Bekir Bozdağ; 59 yaşında. 6 Dönemdir Milletvekili. AKP Grup Başkan Vekili, Başbakan Yardımcısı, Adalet Bakanı görevlerinde bulundu. Şu an TBMM Başkan Yardımcısı…
Bu kişi, 29 Temmuz 2016 günü (51 yaşında iken) TBMM’de aynen şu konuşmayı yaptı;
“Fethullah Gülen bu ülkenin yetiştirdiği bir kıymettir. Seversiniz, sevmezsiniz. Ama değerli bir insandır. Bu ülkenin Milli Manevi değerlerine saygılı nesiller yetiştirmek için hizmetini yapıyor. Ona çete diyemezsiniz.”
Aynı kişi 28 Şubat 2024 günü (59 yaşında iken) TBMM’de aynen şu konuşmayı yaptı;
“Ben FETÖ ile mücadele eden adamım. Onları lağıma attım. Fethullah Gülen terörist başıdır.”
Adı geçen kişinin DOĞRU Parti nezdinde zerrece kıymeti yoktur.
Bu dönekliği, ikili konuşması onun karakterini belirtmekte ve FETÖ’yu attım dediği LAĞIMDA yıllarca onlarla birlikte yaşadığının kabulüdür.

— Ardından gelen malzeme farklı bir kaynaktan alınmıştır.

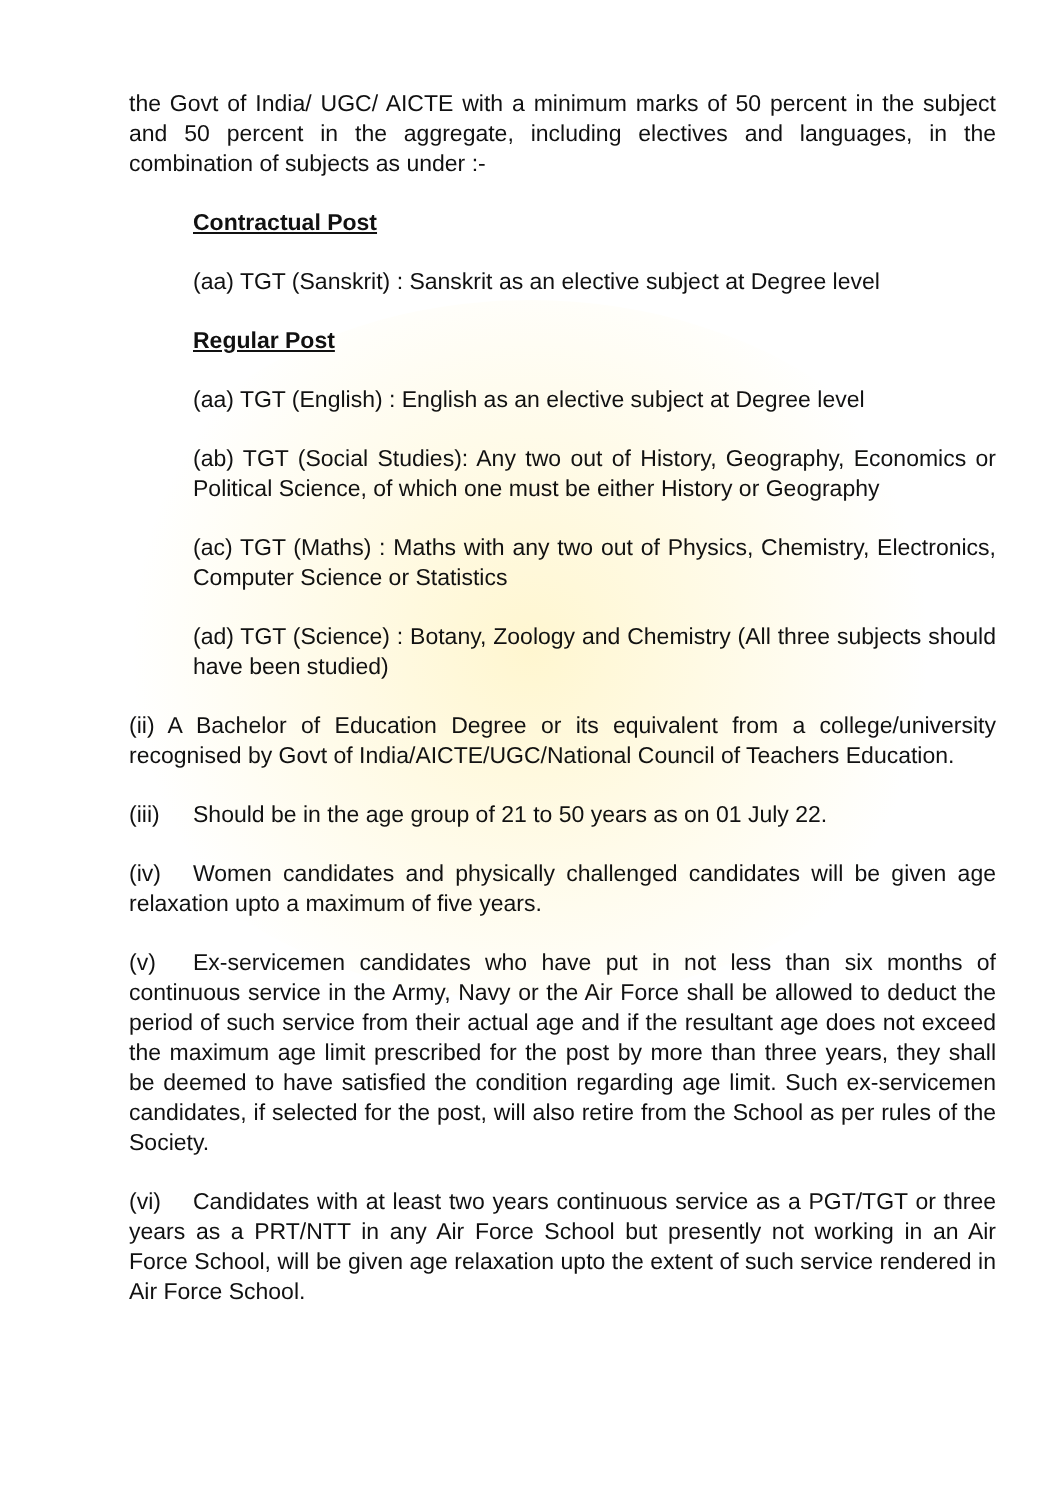the Govt of India/ UGC/ AICTE with a minimum marks of 50 percent in the subject and 50 percent in the aggregate, including electives and languages, in the combination of subjects as under :-
Contractual Post
(aa) TGT (Sanskrit) : Sanskrit as an elective subject at Degree level
Regular Post
(aa) TGT (English) : English as an elective subject at Degree level
(ab) TGT (Social Studies): Any two out of History, Geography, Economics or Political Science, of which one must be either History or Geography
(ac) TGT (Maths) : Maths with any two out of Physics, Chemistry, Electronics, Computer Science or Statistics
(ad) TGT (Science) : Botany, Zoology and Chemistry (All three subjects should have been studied)
(ii) A Bachelor of Education Degree or its equivalent from a college/university recognised by Govt of India/AICTE/UGC/National Council of Teachers Education.
(iii) Should be in the age group of 21 to 50 years as on 01 July 22.
(iv) Women candidates and physically challenged candidates will be given age relaxation upto a maximum of five years.
(v) Ex-servicemen candidates who have put in not less than six months of continuous service in the Army, Navy or the Air Force shall be allowed to deduct the period of such service from their actual age and if the resultant age does not exceed the maximum age limit prescribed for the post by more than three years, they shall be deemed to have satisfied the condition regarding age limit. Such ex-servicemen candidates, if selected for the post, will also retire from the School as per rules of the Society.
(vi) Candidates with at least two years continuous service as a PGT/TGT or three years as a PRT/NTT in any Air Force School but presently not working in an Air Force School, will be given age relaxation upto the extent of such service rendered in Air Force School.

Bir diğer gerçekte şudur. Bu ödlek ve dönek tipler, ilerde mutlaka yargılanacaklarını bildiklerinden, şimdiden kendilerini garantiye almak için, köklerini ve sahiplerini satacak karakterde olduklarının işaretlerini verirler.
Yaşayanlar görecektir ki, AKP-MHP-HÜDA PAR ortaklığı, iktidardan düştüğü an Türkiye yeni bir “İtirafçı” dönemine girecektir. En çok suçlananlar Erdoğan ve Bahçeli olacaktır. Hiç şüphesizdir ki, itirafçı ve ihbarcıların tamamına yakını bu iki Genel Başkanın en yakınındaki kişilerden oluşacaktır.
AZİZ Türk Milleti;
22 yıldır görmediğimiz, yaşamadığımız ihanet çeşidi kalmadı.

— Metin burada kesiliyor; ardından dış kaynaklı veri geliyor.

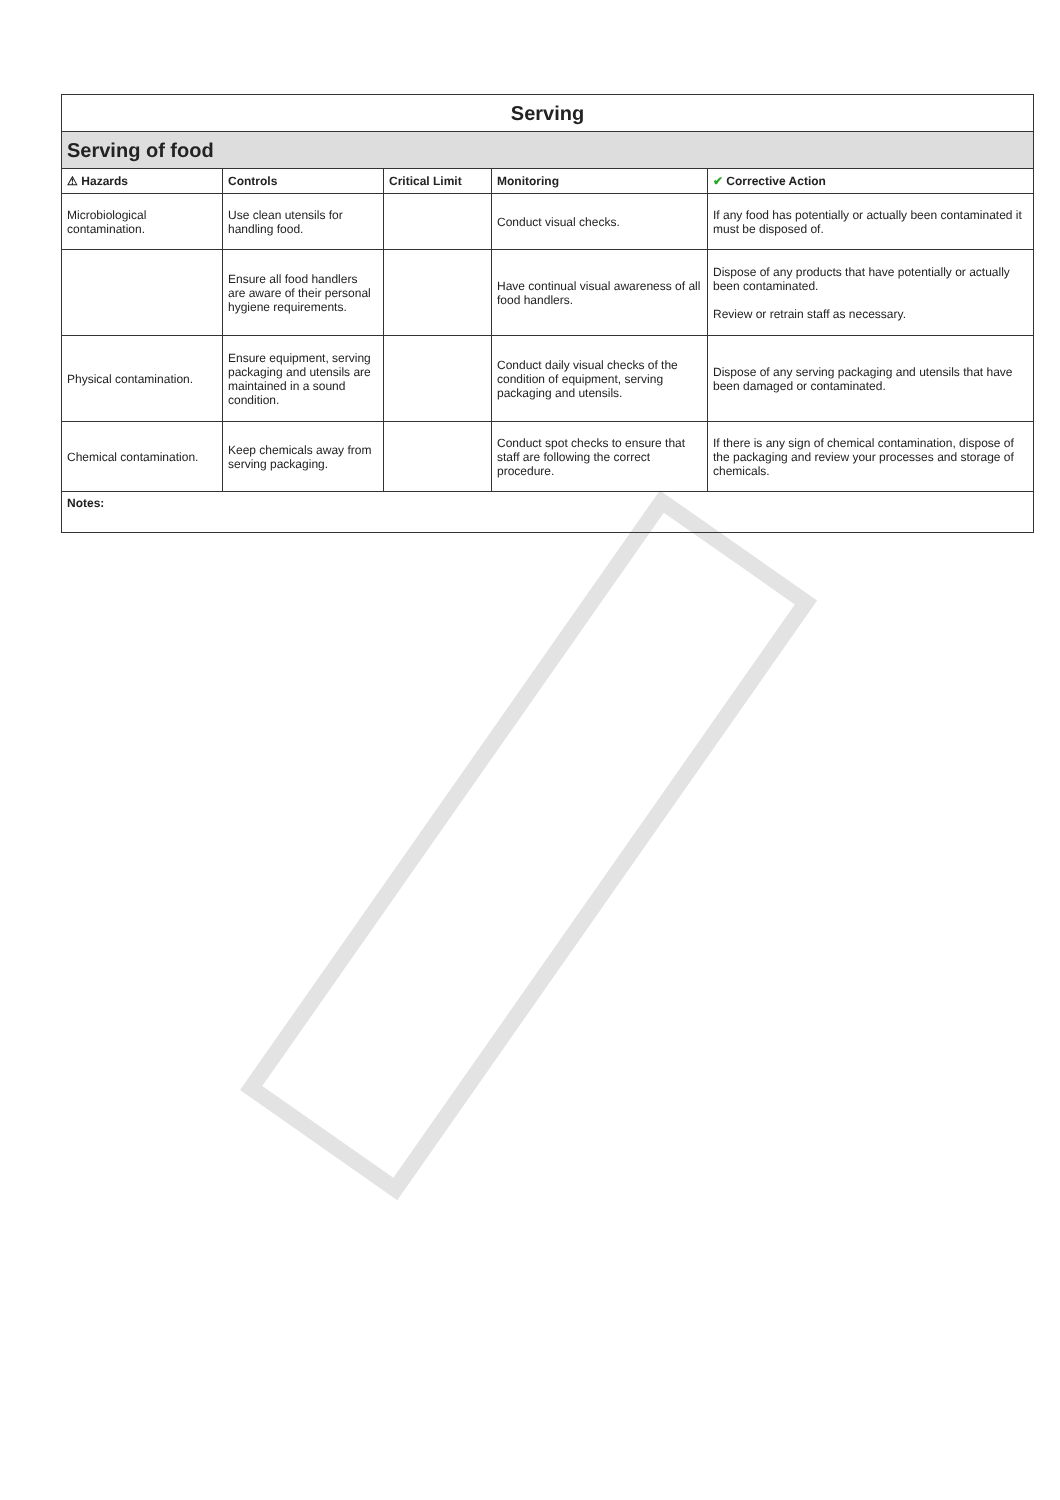| Serving | | | | |
| Serving of food | | | | |
| ⚠ Hazards | Controls | Critical Limit | Monitoring | ✔ Corrective Action |
| Microbiological contamination. | Use clean utensils for handling food. | | Conduct visual checks. | If any food has potentially or actually been contaminated it must be disposed of. |
| | Ensure all food handlers are aware of their personal hygiene requirements. | | Have continual visual awareness of all food handlers. | Dispose of any products that have potentially or actually been contaminated. Review or retrain staff as necessary. |
| Physical contamination. | Ensure equipment, serving packaging and utensils are maintained in a sound condition. | | Conduct daily visual checks of the condition of equipment, serving packaging and utensils. | Dispose of any serving packaging and utensils that have been damaged or contaminated. |
| Chemical contamination. | Keep chemicals away from serving packaging. | | Conduct spot checks to ensure that staff are following the correct procedure. | If there is any sign of chemical contamination, dispose of the packaging and review your processes and storage of chemicals. |
| Notes: | | | | |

İhanetin, kötülüğün, ilkelliğin, hırsızlığın, görgüsüzlüğün, ahlaksızlığın binbir çeşidinin yansımasını hem devlet kurumlarında hem de kademe kademe toplumun her kesiminde gördük yaşadık.
Çocuk tecavüzcülerinin, kadın katillerinin siyaset ve yargı tarafından korunduklarını, şehit kanlarıyla sulanmış vatan topraklarının Yunan’a peşkeş çekildiğini, milyonlarca ipini koparan serserinin ülkemize doldurulmasını, Devletimizin kurucusu Büyük Atatürk’e devlet katında ve tarikat-cemaat yobazlarının ağzından en ağır hakaretlerin yapıldığını gördük.

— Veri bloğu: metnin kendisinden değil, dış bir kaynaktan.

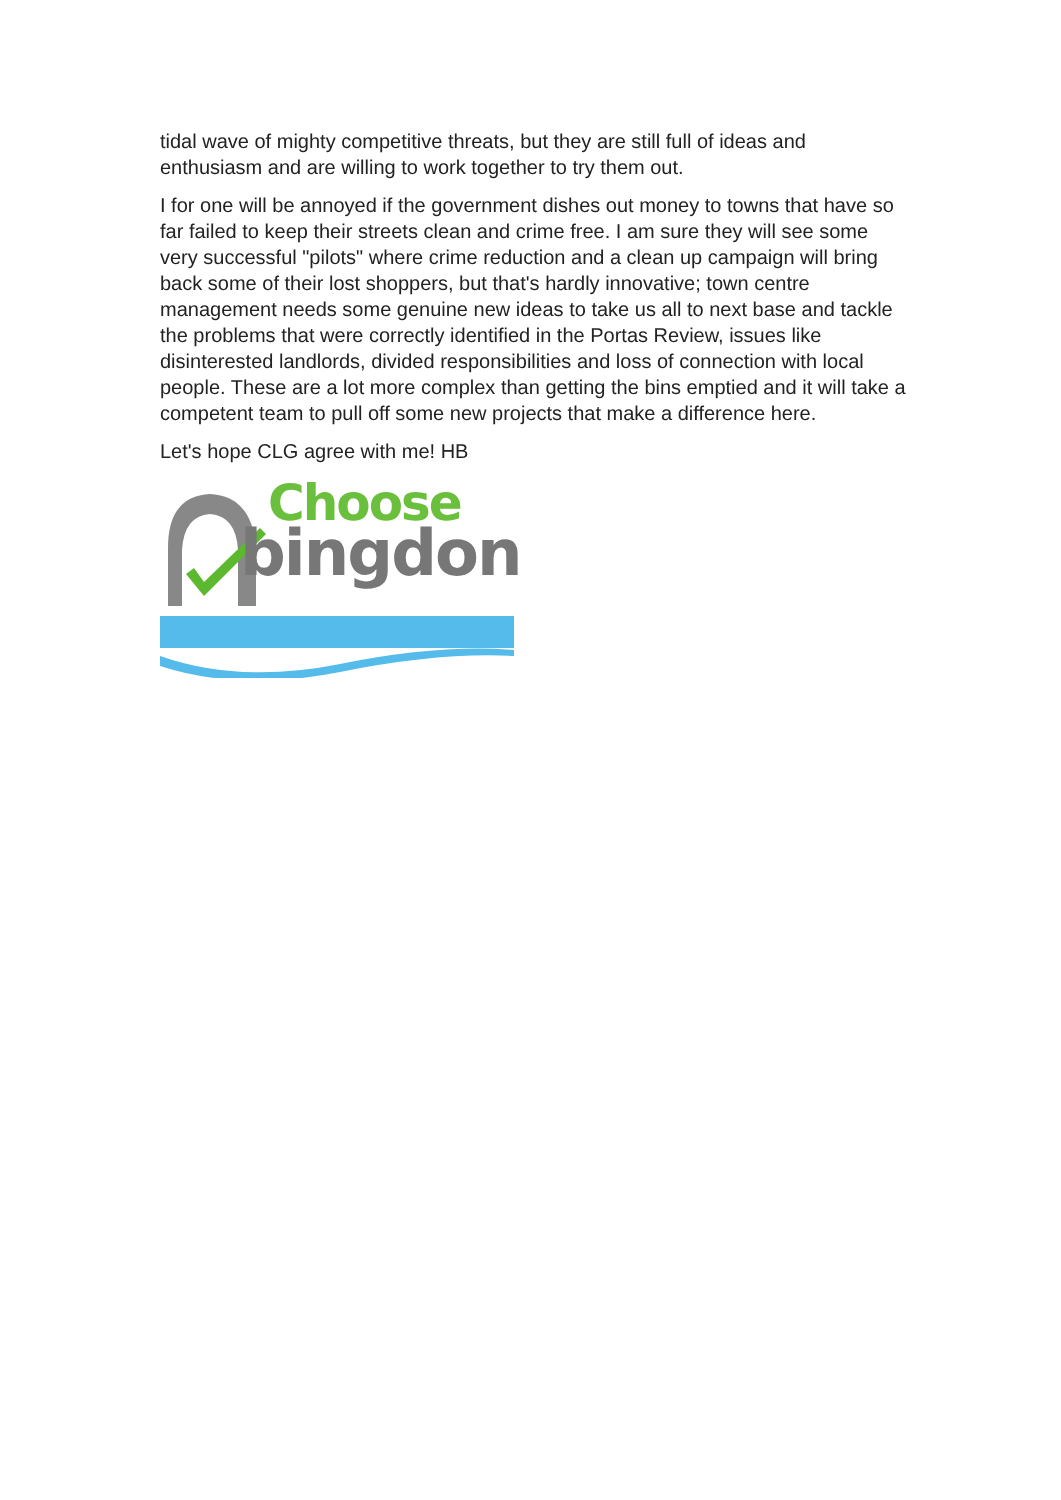tidal wave of mighty competitive threats, but they are still full of ideas and enthusiasm and are willing to work together to try them out.
I for one will be annoyed if the government dishes out money to towns that have so far failed to keep their streets clean and crime free. I am sure they will see some very successful "pilots" where crime reduction and a clean up campaign will bring back some of their lost shoppers, but that's hardly innovative; town centre management needs some genuine new ideas to take us all to next base and tackle the problems that were correctly identified in the Portas Review, issues like disinterested landlords, divided responsibilities and loss of connection with local people. These are a lot more complex than getting the bins emptied and it will take a competent team to pull off some new projects that make a difference here.
Let's hope CLG agree with me! HB
Choose
bingdon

Tüm bunlar olurken, Siyasi Partilerin (İktidar-Muhalefet), Yüksek Yargının, Ordunun yönetim kademesinin, bürokrasinin büyük bir kesiminin ihanete ortak olduğunu, bir kısmının ise sessiz kaldığını gördük. Görmedik mi? Gördük ve kayıt altına aldık.
Şimdi önümüzde tarihi bir fırsat var. 31 Mart 2024 Yerel Seçimleri!
Yetki de sorumluluk da sizde.
Bu seçim, belediye hizmetlerini hangi partinin adayından daha iyi hizmet alacağımızın seçimi değildir. Bu seçim, ülkemizi bu hale getiren küreselci çetenin Türkiye’deki işbirlikçilerinin kolunun kanadının kırılması gereken bir seçimdir. Bu bilinçte olmamız ve çevremize bu anlayışı yaymak zorundayız.
Mutlaka sandığa gidip oy kullanmalıyız, kullandırmalıyız. Oyların bölünmesine izin vermemeliyiz.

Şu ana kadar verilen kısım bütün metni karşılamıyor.